Saved data entries
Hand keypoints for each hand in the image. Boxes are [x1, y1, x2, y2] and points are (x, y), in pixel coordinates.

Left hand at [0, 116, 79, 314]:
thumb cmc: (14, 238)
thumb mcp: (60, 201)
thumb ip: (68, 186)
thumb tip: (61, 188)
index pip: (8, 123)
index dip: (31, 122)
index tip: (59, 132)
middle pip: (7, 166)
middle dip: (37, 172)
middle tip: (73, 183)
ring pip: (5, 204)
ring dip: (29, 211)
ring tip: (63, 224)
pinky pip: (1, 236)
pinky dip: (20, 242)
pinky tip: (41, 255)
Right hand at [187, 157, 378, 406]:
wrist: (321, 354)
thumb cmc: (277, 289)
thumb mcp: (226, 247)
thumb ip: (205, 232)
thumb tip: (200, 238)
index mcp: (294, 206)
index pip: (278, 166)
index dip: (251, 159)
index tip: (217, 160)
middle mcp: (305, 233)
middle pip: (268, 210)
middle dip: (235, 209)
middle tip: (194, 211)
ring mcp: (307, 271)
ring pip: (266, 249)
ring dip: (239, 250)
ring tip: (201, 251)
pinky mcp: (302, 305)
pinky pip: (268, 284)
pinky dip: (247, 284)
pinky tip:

## Work task
Reproduce every record word for word.

## Exercise response
Hand keypoints for each hand in the image. Boxes are [x1, y1, x2, y2] and points are (x, y), in pixel coordinates.

Left hand at [0, 116, 79, 314]:
thumb cmc: (14, 238)
thumb mcp: (60, 201)
thumb ip: (68, 186)
thumb tip: (61, 188)
index pip: (8, 123)
index dip: (31, 122)
index tip: (59, 132)
middle pip: (7, 166)
middle dip: (37, 172)
middle tip: (73, 183)
ring pip: (5, 204)
ring dip: (29, 211)
ring tip: (63, 224)
pinky pip: (1, 236)
pinky dip: (20, 242)
pinky tip: (41, 255)
Right hand at [187, 157, 378, 406]:
wrist: (321, 354)
thumb cmc: (277, 289)
thumb mcp: (226, 247)
thumb ip: (205, 232)
thumb tip: (200, 238)
index mcp: (294, 206)
index pip: (278, 166)
index dip: (251, 159)
index tip: (217, 160)
middle mcp: (305, 233)
middle pip: (268, 210)
middle dip: (235, 209)
middle tip: (194, 211)
ring mcp: (307, 271)
ring pip: (266, 249)
ring dip: (239, 250)
ring tip: (201, 251)
pinky mcp: (302, 305)
pinky pip: (268, 284)
pinky dip: (247, 284)
pinky tip:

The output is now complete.